Have you ever noticed how people seem eager to contribute their thoughts and ideas to you, even if you don’t ask them too? In fact, sometimes it can be annoying, to be honest, that so many people seem eager to interrupt in order to give advice. This is the nature of human beings.
What we can gleam from this is that people love to contribute, acknowledged, and appreciated in some fashion. It’s a measure of our worth to the world in a sense. This is why we talk about the importance of listening, the importance of complimenting, and the power of referring our contacts to each other. At the heart of this is really the fundamental need to contribute to others.
In many cases we tend to deny the contribution of others simply because we already know how to do something or have that knowledge, etc. Consider the impact on relationships if you deny someone the opportunity to contribute to you. Consider the value of allowing them to contribute.
If you allow others to contribute to you, not only will they like you more, they will become, in a sense, loyal to you because they know you value their contribution.
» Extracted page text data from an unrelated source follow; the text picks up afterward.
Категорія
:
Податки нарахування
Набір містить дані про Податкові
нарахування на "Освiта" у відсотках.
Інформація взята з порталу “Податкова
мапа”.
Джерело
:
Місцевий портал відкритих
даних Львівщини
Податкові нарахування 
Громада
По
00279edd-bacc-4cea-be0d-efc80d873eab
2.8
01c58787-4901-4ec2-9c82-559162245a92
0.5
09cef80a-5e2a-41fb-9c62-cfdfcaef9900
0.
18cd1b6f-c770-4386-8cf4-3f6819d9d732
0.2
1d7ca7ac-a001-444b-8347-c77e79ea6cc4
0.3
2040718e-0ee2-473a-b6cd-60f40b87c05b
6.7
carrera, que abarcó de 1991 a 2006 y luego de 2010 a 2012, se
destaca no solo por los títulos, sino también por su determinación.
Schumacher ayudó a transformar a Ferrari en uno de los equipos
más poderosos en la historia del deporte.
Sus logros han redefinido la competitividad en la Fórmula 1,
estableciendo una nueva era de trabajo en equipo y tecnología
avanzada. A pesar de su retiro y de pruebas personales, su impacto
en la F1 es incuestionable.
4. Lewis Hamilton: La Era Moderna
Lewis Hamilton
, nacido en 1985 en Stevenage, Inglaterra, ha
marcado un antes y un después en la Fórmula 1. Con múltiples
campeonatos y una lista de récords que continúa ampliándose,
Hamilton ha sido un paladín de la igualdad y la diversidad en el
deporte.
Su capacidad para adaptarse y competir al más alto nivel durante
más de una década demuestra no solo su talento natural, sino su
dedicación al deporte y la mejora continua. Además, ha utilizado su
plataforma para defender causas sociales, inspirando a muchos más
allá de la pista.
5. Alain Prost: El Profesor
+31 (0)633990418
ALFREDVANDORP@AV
They will contribute more, you will acknowledge them more, and the relationship will grow. I’m not suggesting you use people. It works both ways. We all contribute to each other. I’m suggesting that whenever someone seems eager to contribute, realize that by allowing them to contribute, you are actually giving them a gift. A wonderful gift. A gift of self worth, appreciation, an opportunity to do what they do.
Sometimes the greatest gift you can give someone is the gift of allowing them to contribute to you.